On Wednesday 26th May, we will discuss The Disconnect: A Personal Journey Through the Internet, by Roisin Kiberd. Freely available written and audio-visual resources are linked below. Regular attendee Mar will introduce the book to place these pieces in context, and enable anyone attending to hear about the work. You are welcome to attend to listen to the discussion even if you have not read any of the texts or listened to the audio-visual material.
This is an online event, which will be held from 7.30-9.30pm via Zoom. For Zoom details, which we keep private to group members, please contact us. Stroud Radical Reading Group events are free to attend. Please contact us about any accessibility requirements. We aim to make the sessions a welcoming space for anyone interested in the topic, you do not need to have a university education or have ever been to a reading group before, and we welcome people who have not read the text but would like to listen! Please contact us if you have any questions.
For this session, if you do not read the book, or are interested in additional material, please take a look at one or more of the below:
- Bland God: Notes on Mark Zuckerberg (essay)
- Tinder Gold takes us nearer to the app’s grim endpoint: robot-style dating (Guardian article)
- Writing in the Age of the Internet (25 minute video). “Kiberd discusses ideas from some of the most relevant and prescient books about online culture, and offers essential first principles on writing about the internet – about how we can best observe ‘the collision of the human with the system’.” (embedded below)
- Living online and IRL (42 minute radio programme, episode of BBC Radio 4’s Start the Week)
This event is the third and final in a series on digital technology. You don’t need to come have to the previous sessions on TechGnosis or Surveillance Capitalism to attend – but you may like to catch up a little via our write-ups of the sessions for Amplify Stroud.
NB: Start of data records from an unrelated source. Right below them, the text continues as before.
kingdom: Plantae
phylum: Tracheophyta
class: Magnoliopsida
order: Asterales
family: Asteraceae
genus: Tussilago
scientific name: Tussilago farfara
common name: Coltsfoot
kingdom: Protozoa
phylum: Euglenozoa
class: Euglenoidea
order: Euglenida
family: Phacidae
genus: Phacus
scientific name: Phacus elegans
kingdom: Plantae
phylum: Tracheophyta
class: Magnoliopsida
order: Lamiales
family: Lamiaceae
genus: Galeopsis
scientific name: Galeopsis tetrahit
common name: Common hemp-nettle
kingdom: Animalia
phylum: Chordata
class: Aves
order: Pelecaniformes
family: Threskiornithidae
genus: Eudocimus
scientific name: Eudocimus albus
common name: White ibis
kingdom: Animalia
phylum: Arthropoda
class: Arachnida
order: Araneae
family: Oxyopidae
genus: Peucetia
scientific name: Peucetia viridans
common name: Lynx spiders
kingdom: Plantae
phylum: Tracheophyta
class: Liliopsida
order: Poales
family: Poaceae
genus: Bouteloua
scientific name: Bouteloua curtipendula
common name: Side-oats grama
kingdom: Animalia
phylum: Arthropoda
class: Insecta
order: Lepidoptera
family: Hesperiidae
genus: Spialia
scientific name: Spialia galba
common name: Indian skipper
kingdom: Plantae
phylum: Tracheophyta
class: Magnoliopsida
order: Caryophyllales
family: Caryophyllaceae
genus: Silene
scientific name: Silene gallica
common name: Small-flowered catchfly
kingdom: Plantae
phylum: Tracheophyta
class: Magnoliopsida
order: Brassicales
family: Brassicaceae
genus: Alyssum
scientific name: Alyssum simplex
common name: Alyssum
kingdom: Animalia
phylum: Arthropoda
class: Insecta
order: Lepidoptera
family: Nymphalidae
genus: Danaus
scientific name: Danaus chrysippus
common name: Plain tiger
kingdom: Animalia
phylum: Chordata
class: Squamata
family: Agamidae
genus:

“We all live online now: the line between the internet and IRL has become porous to the point of being meaningless. Roisin Kiberd knows this better than anyone. She has worked for tech startups and as the online voice of a cheese brand; she’s witnessed the bloated excesses of tech conferences and explored the strangest communities on the web. She has traced the ripples these hidden worlds have sent through our culture and politics, and experienced the disorienting effects on her own life. In these interlinked essays, she illuminates the subject with fierce clarity, revealing the ways we are more connected than ever before, and the disconnect this breeds. From the lure of the endless scroll, to the glamour of self-optimisation; from the cult of Energy Drinks to the nostalgic world of Vaporwave music; and from silicon town centres to dating tech bros, Kiberd explores the strange worlds, habits and people that have grown with the internet. She asks what we have gained, what we have lost, and what we have given willingly away in exchange for this connected life.”